American racing driver

Gary Wade Finley Jr. (June 17, 1960 – November 6, 2022) was an American multiple time champion at Huntsville (AL) Speedway. Finley won the 1989 NASCAR Charlotte/Daytona Dash Series championship. Finley won the Daytona 200 event that year for the series.

Finley competed in one ARCA Racing Series race in 1984. He finished seventh. He also competed in two NASCAR Southeast Series events in 1993.
He arrived at Nashville Speedway USA in 1999 to compete in the NASCAR SuperTruck division at Nashville Speedway USA. The speedway was promoted by Alabama's Bob Harmon. Finley at season end claimed the rookie title and the championship title for the 1999 season.

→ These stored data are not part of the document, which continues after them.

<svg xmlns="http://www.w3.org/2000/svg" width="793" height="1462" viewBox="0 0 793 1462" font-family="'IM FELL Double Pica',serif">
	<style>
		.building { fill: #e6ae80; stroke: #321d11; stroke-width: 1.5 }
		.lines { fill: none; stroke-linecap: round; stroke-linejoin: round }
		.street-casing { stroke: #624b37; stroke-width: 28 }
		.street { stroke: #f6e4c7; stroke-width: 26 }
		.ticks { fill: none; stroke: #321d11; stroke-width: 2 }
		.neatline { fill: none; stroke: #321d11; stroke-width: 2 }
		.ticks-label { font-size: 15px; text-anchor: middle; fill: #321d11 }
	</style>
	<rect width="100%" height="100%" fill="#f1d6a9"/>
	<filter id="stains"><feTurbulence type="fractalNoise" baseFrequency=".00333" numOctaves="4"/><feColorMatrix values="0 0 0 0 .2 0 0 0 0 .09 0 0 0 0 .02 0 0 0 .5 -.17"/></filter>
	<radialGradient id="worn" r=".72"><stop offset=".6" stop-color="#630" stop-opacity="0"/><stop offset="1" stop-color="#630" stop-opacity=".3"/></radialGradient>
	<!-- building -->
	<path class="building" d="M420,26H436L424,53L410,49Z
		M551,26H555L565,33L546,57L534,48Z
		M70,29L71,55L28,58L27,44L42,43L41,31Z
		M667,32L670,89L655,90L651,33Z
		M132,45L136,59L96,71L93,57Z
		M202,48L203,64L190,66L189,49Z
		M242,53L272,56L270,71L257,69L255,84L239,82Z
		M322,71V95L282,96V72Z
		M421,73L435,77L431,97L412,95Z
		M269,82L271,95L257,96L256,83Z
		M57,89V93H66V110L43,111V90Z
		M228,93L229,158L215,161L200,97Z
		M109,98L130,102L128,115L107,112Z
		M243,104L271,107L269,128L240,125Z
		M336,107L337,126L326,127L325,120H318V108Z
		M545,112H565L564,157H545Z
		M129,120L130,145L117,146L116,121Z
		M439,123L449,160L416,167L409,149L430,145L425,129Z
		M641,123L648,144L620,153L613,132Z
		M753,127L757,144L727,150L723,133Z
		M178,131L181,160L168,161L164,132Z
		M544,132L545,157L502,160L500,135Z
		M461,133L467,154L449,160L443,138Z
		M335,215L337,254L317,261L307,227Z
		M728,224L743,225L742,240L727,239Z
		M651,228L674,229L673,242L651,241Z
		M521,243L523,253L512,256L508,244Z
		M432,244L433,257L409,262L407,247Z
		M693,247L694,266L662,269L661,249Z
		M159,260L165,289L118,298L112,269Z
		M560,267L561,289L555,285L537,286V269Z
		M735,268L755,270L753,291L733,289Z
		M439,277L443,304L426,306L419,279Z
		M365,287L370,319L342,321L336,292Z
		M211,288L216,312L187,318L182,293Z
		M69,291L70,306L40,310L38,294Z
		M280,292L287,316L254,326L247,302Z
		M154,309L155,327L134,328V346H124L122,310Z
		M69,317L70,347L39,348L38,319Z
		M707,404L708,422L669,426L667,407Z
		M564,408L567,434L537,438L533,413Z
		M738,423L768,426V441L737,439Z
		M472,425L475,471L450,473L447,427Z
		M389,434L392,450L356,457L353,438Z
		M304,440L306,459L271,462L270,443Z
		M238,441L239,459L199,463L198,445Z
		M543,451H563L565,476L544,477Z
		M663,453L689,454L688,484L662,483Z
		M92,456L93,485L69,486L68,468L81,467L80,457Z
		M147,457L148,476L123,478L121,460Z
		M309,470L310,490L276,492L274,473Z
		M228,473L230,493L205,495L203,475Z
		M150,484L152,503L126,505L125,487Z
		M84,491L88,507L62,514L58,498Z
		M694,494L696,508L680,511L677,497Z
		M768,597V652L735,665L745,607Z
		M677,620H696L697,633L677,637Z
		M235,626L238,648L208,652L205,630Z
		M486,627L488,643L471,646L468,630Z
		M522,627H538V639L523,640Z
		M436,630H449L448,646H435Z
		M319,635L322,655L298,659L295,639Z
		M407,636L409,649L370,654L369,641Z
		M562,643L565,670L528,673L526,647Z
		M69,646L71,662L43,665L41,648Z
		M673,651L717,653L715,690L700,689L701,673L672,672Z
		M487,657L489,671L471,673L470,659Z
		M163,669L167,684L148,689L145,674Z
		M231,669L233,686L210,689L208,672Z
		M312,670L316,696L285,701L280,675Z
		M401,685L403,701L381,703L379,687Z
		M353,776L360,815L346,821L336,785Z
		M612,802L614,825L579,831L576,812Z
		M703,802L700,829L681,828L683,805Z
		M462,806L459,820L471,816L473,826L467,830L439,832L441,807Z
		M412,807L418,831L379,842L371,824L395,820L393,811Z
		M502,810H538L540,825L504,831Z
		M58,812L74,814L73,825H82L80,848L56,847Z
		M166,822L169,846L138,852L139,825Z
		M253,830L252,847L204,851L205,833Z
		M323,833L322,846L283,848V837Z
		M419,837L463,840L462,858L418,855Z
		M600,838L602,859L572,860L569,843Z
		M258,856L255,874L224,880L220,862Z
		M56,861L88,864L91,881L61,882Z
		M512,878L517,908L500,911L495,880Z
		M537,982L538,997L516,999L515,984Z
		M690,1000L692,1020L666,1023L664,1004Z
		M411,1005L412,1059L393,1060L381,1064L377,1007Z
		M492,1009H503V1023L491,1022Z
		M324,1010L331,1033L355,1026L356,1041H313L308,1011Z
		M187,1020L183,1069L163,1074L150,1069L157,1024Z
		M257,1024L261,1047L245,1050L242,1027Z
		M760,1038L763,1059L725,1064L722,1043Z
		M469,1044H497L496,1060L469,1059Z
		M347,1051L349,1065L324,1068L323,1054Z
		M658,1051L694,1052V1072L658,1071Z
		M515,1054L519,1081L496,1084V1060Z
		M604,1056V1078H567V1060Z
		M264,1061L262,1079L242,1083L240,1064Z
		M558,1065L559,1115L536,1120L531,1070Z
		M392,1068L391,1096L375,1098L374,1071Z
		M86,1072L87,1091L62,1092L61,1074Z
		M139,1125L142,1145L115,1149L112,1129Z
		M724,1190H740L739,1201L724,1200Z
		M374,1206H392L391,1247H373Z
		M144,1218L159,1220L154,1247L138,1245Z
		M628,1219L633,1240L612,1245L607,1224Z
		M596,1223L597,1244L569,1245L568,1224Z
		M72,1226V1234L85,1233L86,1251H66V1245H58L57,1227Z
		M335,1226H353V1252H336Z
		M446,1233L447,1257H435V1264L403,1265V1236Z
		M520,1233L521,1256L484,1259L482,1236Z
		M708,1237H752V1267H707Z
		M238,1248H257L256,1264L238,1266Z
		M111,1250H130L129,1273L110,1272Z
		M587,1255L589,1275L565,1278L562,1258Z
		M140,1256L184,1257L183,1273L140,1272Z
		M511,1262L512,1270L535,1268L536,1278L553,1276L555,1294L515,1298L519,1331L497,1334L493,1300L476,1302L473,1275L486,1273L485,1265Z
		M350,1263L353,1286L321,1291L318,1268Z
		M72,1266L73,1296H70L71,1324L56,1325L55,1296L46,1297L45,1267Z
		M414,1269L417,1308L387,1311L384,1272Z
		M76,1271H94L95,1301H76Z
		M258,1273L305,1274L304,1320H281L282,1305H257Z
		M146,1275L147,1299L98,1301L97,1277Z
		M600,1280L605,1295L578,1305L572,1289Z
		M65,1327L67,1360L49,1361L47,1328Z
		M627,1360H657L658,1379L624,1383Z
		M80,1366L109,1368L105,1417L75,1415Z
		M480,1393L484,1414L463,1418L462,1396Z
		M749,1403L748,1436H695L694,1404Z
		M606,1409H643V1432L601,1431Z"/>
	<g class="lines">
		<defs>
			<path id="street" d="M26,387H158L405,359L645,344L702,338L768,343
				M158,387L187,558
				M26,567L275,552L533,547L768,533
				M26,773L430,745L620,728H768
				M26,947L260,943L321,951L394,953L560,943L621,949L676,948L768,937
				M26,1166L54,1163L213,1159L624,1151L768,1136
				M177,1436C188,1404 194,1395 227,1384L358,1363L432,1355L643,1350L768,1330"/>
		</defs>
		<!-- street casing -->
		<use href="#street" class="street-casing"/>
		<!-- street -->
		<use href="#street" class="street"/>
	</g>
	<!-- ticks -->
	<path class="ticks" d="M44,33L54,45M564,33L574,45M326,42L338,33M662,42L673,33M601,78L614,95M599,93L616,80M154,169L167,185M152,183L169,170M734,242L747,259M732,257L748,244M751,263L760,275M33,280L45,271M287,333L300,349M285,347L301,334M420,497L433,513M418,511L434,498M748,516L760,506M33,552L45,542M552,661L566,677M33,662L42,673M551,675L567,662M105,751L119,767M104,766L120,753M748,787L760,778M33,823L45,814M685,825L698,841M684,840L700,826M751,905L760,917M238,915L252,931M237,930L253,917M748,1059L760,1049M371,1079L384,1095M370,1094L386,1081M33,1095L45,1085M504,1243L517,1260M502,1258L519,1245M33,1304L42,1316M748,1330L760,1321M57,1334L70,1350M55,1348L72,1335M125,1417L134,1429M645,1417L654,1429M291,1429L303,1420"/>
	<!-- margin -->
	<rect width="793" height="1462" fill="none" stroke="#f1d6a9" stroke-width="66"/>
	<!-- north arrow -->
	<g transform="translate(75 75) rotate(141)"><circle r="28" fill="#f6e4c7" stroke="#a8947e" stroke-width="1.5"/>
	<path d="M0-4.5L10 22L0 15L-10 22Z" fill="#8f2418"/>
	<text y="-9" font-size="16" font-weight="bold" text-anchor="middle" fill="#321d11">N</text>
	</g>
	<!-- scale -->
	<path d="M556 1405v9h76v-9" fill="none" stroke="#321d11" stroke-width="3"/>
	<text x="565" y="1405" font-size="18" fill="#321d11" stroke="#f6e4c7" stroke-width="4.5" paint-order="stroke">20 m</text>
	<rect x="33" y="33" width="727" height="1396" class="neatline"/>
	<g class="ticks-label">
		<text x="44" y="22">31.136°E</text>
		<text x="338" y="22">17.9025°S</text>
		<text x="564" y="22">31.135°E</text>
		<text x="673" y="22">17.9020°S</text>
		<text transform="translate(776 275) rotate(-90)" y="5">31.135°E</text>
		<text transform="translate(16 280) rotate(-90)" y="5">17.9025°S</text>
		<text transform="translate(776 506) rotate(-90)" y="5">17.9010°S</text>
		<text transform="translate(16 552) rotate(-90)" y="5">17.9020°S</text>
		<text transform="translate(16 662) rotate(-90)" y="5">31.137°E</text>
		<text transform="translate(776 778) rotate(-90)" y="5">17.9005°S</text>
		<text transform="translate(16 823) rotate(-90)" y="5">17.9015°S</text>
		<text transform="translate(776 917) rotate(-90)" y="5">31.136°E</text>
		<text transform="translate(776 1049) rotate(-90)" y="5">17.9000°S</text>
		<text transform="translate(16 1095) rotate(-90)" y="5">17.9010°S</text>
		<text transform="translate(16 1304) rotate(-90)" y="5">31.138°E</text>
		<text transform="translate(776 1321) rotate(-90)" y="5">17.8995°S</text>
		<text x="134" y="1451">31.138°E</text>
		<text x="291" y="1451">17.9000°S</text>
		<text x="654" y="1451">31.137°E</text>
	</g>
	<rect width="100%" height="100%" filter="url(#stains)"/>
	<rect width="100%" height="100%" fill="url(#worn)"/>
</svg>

Finley was married to Misty Rose Finley and for the 2016 season headed up the teams of his two sons. Garrett Finley is currently driving the open wheel modified division and actively competes at Huntsville (AL) Speedway. The younger son Austin, competes at Fairgrounds Speedway Nashville in the limited late model division. The 2016 season was his rookie season.

Finley died at his home in Toney, Alabama on November 6, 2022.